Как и раньше слух/сплетня является очень «весомым» понятием, все так же чаще воспринимается как явление сугубо отрицательное, способное нарушить «равновесие». Следует упомянуть и о том, что слухи очень часто используются в современном обществе как средство для решения каких-то бизнес-задач, и по прежнему для решения задач политического характера. Итак, отношение к сплетням и слухам остается тем же, а значит на примере даже литературных ситуаций , в частности, и с Чацким можно обезопасить себя от нежелательной молвы, не повторяя ошибок героев книг.
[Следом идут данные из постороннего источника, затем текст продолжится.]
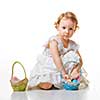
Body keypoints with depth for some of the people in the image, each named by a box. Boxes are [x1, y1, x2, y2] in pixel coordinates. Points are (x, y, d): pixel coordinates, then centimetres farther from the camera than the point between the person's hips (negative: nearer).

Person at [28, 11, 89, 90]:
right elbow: (56, 59, -27)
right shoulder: (54, 41, -17)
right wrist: (63, 73, -32)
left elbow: (80, 61, 2)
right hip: (47, 68, -6)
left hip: (62, 68, 6)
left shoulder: (73, 45, 1)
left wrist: (76, 70, -19)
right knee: (46, 86, -26)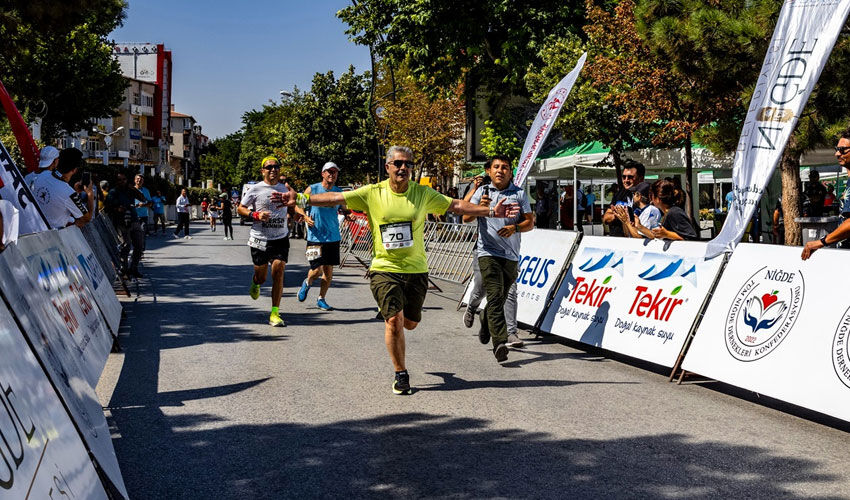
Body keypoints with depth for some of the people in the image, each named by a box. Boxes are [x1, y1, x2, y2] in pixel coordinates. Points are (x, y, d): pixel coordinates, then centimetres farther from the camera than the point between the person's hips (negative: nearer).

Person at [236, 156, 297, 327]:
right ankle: (255, 283, 49)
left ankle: (274, 314, -7)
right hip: (259, 239, -2)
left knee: (278, 272, -12)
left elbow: (291, 203, 25)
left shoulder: (284, 188, 7)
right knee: (261, 277, 8)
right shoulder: (256, 189, -3)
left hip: (280, 239, 2)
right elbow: (240, 209, 3)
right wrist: (256, 215, -13)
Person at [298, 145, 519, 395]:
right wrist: (303, 199, -14)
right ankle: (401, 375, 7)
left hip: (416, 269, 3)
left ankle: (390, 313, 50)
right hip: (384, 269, -2)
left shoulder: (423, 194, 2)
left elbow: (456, 205, 4)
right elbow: (337, 198, -5)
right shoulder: (372, 193, -3)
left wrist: (492, 211, -1)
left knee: (410, 323, 11)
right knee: (394, 321, -12)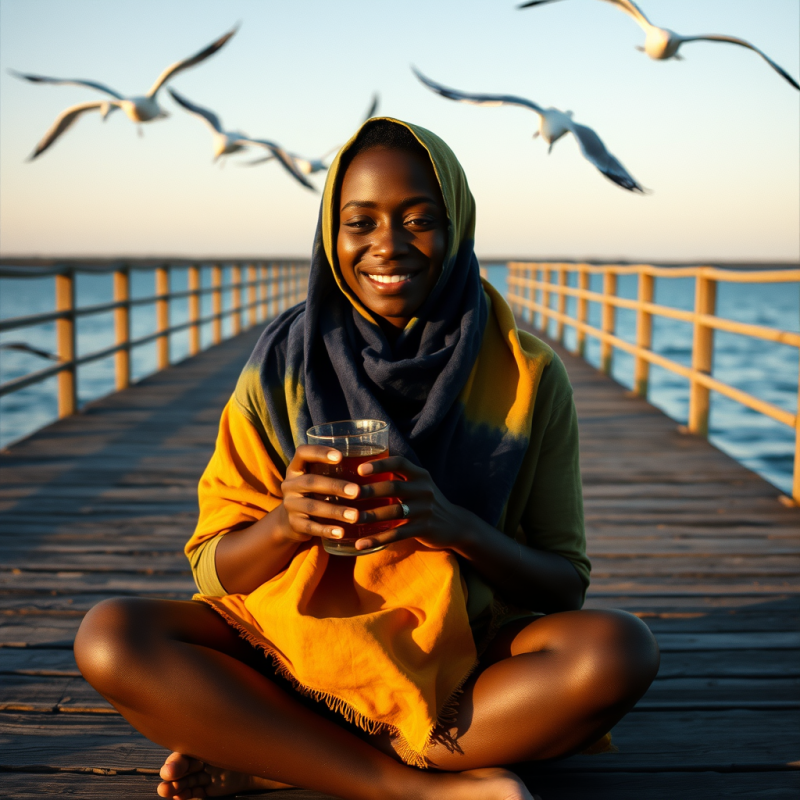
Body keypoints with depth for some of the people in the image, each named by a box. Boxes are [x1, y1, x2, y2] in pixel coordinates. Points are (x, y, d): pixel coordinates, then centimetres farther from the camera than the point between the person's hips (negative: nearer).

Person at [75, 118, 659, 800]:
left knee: (620, 651, -30)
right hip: (300, 651, 1)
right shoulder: (284, 365, -2)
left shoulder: (528, 377, -4)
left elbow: (566, 586, -2)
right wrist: (286, 522, -23)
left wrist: (456, 527, -22)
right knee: (110, 637, -23)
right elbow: (212, 568, 0)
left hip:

Подводя итог: феномен сплетни в истории нового времени получил многоаспектное воплощение. Как явление быта – это такое творчество жизни, которое дает возможность ее создателю преодолеть монотонность существования и реализовать нереализуемую в официальной социальной практике энергию созидания. Как явление культуры сплетня – важнейшая составляющая феноменологии российской жизни, отражение характерной для нее сакрализации профанного. «Вглядывание» в примеры книжных сплетен дает читающему определенный ориентир в поведении в будущем в схожих ситуациях, позволяя заранее подготовиться к , порой, не самым приятным событиям, либо же, наоборот, повернуть ситуацию на пользу своей репутации. Так же отслеживание мотива сплетни и слухов в произведениях русских писателей помогает более точно воспринимать время, в котором разворачивается действие произведения, дает возможность правильно воспринять события в нем происходящие, отследить поведенческую логику героев и отразить в своем сознании схематически воспринятые алгоритмы возникновения тех или иных явлений.
1 Дубин Б. Слово-письмо-литература: Очерки по социологии современной культуры. М.: НЛО, 2001. С. 72-73.
2Булатова С.Н., Сарафанное радио или слухи: как создать и как бороться. Курс лекций.
3 Достоевский Ф. М. Бедные люди / /ПСС:В 30 т. Т.1. Л.: Наука, 1972. С. 63.